Configuration files (dotfiles) for tools like Zsh, Vim, tmux, and Git tend to accumulate across machines over time. Without a strategy, they diverge: one machine has tuned aliases, another has an old vimrc, and a new machine starts from scratch. Keeping dotfiles in a single Git repository solves this. Clone once, link into place, and every machine stays consistent.
My dotfiles are on GitHub at morganp/dotfiles.
Why Centralise Dotfiles
- A single source of truth for all shell and tool configuration.
- Version history lets you see what changed and roll back if something breaks.
- Setting up a new machine reduces to cloning the repo and running a handful of commands.

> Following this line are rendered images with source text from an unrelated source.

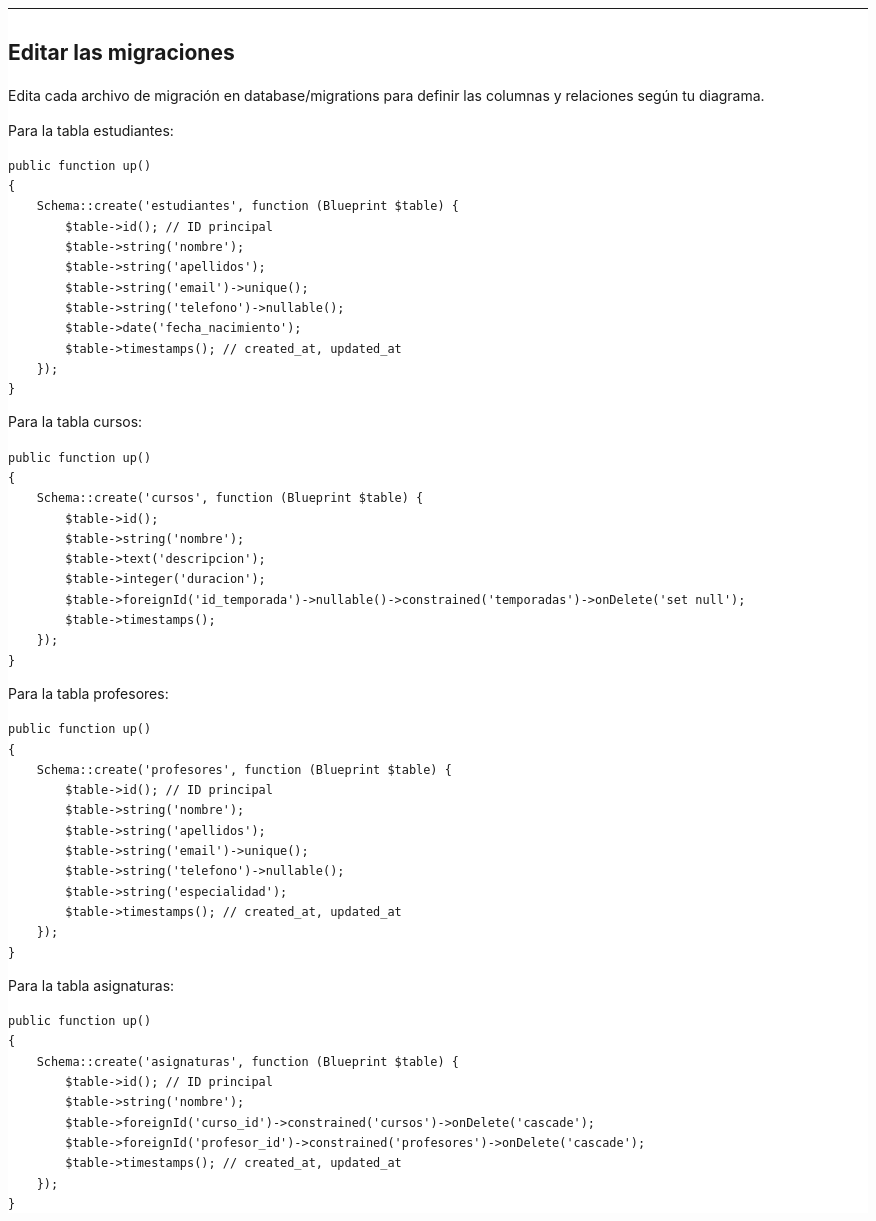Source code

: 
---------------------------
## Editar las migraciones

Edita cada archivo de migración en database/migrations para definir las columnas y relaciones según tu diagrama.

Para la tabla estudiantes:

    public function up()
    {
        Schema::create('estudiantes', function (Blueprint $table) {
            $table->id(); // ID principal
            $table->string('nombre');
            $table->string('apellidos');
            $table->string('email')->unique();
            $table->string('telefono')->nullable();
            $table->date('fecha_nacimiento');
            $table->timestamps(); // created_at, updated_at
        });
    }

Para la tabla cursos:

    public function up()
    {
        Schema::create('cursos', function (Blueprint $table) {
            $table->id();
            $table->string('nombre');
            $table->text('descripcion');
            $table->integer('duracion');
            $table->foreignId('id_temporada')->nullable()->constrained('temporadas')->onDelete('set null');
            $table->timestamps();
        });
    }

Para la tabla profesores:

    public function up()
    {
        Schema::create('profesores', function (Blueprint $table) {
            $table->id(); // ID principal
            $table->string('nombre');
            $table->string('apellidos');
            $table->string('email')->unique();
            $table->string('telefono')->nullable();
            $table->string('especialidad');
            $table->timestamps(); // created_at, updated_at
        });
    }

Para la tabla asignaturas:

    public function up()
    {
        Schema::create('asignaturas', function (Blueprint $table) {
            $table->id(); // ID principal
            $table->string('nombre');
            $table->foreignId('curso_id')->constrained('cursos')->onDelete('cascade');
            $table->foreignId('profesor_id')->constrained('profesores')->onDelete('cascade');
            $table->timestamps(); // created_at, updated_at
        });
    }
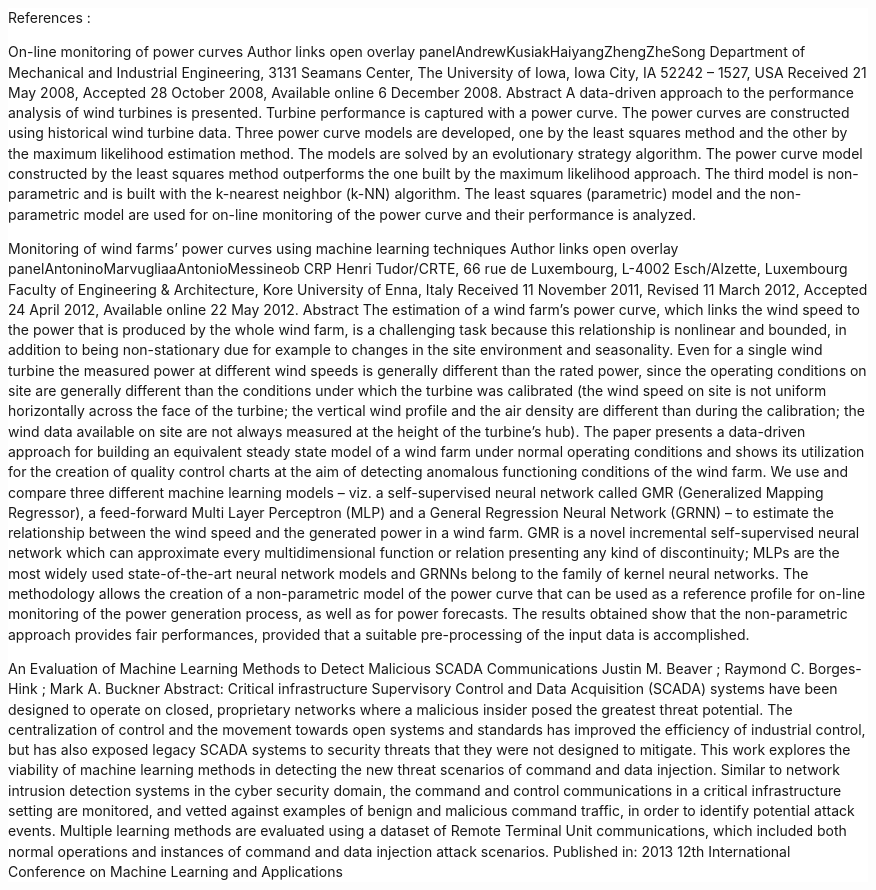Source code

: References :



On-line monitoring of power curves
Author links open overlay panelAndrewKusiakHaiyangZhengZheSong
Department of Mechanical and Industrial Engineering, 3131 Seamans Center, The University of Iowa, Iowa City, IA 52242 – 1527, USA
Received 21 May 2008, Accepted 28 October 2008, Available online 6 December 2008.
Abstract
A data-driven approach to the performance analysis of wind turbines is presented. Turbine performance is captured with a power curve. The power curves are constructed using historical wind turbine data. Three power curve models are developed, one by the least squares method and the other by the maximum likelihood estimation method. The models are solved by an evolutionary strategy algorithm. The power curve model constructed by the least squares method outperforms the one built by the maximum likelihood approach. The third model is non-parametric and is built with the k-nearest neighbor (k-NN) algorithm. The least squares (parametric) model and the non-parametric model are used for on-line monitoring of the power curve and their performance is analyzed.


Monitoring of wind farms’ power curves using machine learning techniques
Author links open overlay panelAntoninoMarvugliaaAntonioMessineob
CRP Henri Tudor/CRTE, 66 rue de Luxembourg, L-4002 Esch/Alzette, Luxembourg
Faculty of Engineering & Architecture, Kore University of Enna, Italy
Received 11 November 2011, Revised 11 March 2012, Accepted 24 April 2012, Available online 22 May 2012.
Abstract
The estimation of a wind farm’s power curve, which links the wind speed to the power that is produced by the whole wind farm, is a challenging task because this relationship is nonlinear and bounded, in addition to being non-stationary due for example to changes in the site environment and seasonality. Even for a single wind turbine the measured power at different wind speeds is generally different than the rated power, since the operating conditions on site are generally different than the conditions under which the turbine was calibrated (the wind speed on site is not uniform horizontally across the face of the turbine; the vertical wind profile and the air density are different than during the calibration; the wind data available on site are not always measured at the height of the turbine’s hub).
The paper presents a data-driven approach for building an equivalent steady state model of a wind farm under normal operating conditions and shows its utilization for the creation of quality control charts at the aim of detecting anomalous functioning conditions of the wind farm. We use and compare three different machine learning models – viz. a self-supervised neural network called GMR (Generalized Mapping Regressor), a feed-forward Multi Layer Perceptron (MLP) and a General Regression Neural Network (GRNN) – to estimate the relationship between the wind speed and the generated power in a wind farm. GMR is a novel incremental self-supervised neural network which can approximate every multidimensional function or relation presenting any kind of discontinuity; MLPs are the most widely used state-of-the-art neural network models and GRNNs belong to the family of kernel neural networks.
The methodology allows the creation of a non-parametric model of the power curve that can be used as a reference profile for on-line monitoring of the power generation process, as well as for power forecasts. The results obtained show that the non-parametric approach provides fair performances, provided that a suitable pre-processing of the input data is accomplished.



An Evaluation of Machine Learning Methods to Detect Malicious SCADA Communications
Justin M. Beaver ; Raymond C. Borges-Hink ; Mark A. Buckner
Abstract:
Critical infrastructure Supervisory Control and Data Acquisition (SCADA) systems have been designed to operate on closed, proprietary networks where a malicious insider posed the greatest threat potential. The centralization of control and the movement towards open systems and standards has improved the efficiency of industrial control, but has also exposed legacy SCADA systems to security threats that they were not designed to mitigate. This work explores the viability of machine learning methods in detecting the new threat scenarios of command and data injection. Similar to network intrusion detection systems in the cyber security domain, the command and control communications in a critical infrastructure setting are monitored, and vetted against examples of benign and malicious command traffic, in order to identify potential attack events. Multiple learning methods are evaluated using a dataset of Remote Terminal Unit communications, which included both normal operations and instances of command and data injection attack scenarios.
Published in: 2013 12th International Conference on Machine Learning and Applications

- Sharing config across macOS and Linux with minimal platform-specific branching.
Cloning the Repo
git clone https://github.com/morganp/dotfiles.git ~/dotfiles
Linking Config Files
There are two approaches depending on the tool.
Sourcing (Zsh and Vim)
Some tools are simplest to handle by having the home directory config file source the dotfiles version directly.
Zsh -- add to ~/.zshrc:
source ~/dotfiles/config/shell/dot-zshrc
Vim -- add to ~/.vimrc:
so ~/dotfiles/config/vim/dot-vimrc_clean
GNU Stow (Everything Else)
GNU Stow manages symlinks. It takes a package directory and creates symlinks in a target directory that mirror the structure. With the --dotfiles flag, files named dot-foo are linked as .foo in the target, keeping the repo free of files that would be hidden by default.
Install Stow and other packages via Homebrew:
brew bundle install --file=~/dotfiles/config/brew
Then link the remaining configs:
cd ~/dotfiles/config
stow git --dotfiles -t ~/
stow input --dotfiles -t ~/
stow screen --dotfiles -t ~/
A run_stow script in the repo automates this.
Tmux
Tmux looks for its config via the $XDG_CONFIG_HOME variable, set in config/shell/dot-profile:
$XDG_CONFIG_HOME/tmux/tmux.conf
For the tmux plugin manager, clone TPM separately:
git clone https://github.com/tmux-plugins/tpm ~/.tmux/plugins/tpm
Shell Features
The dotfiles configure the following shell aliases across Bash and Zsh:
| Alias |
Description |
ls |
File list with colour |
ll |
Long list with human-readable sizes and colour |
la |
As ll but includes hidden files |
lt |
Directory tree view |
.. |
Up one directory |
Other configurations included:
- Screen: Virtual tabs across the bottom in standard colours.
- Inputrc: Case-insensitive tab completion, including hidden files.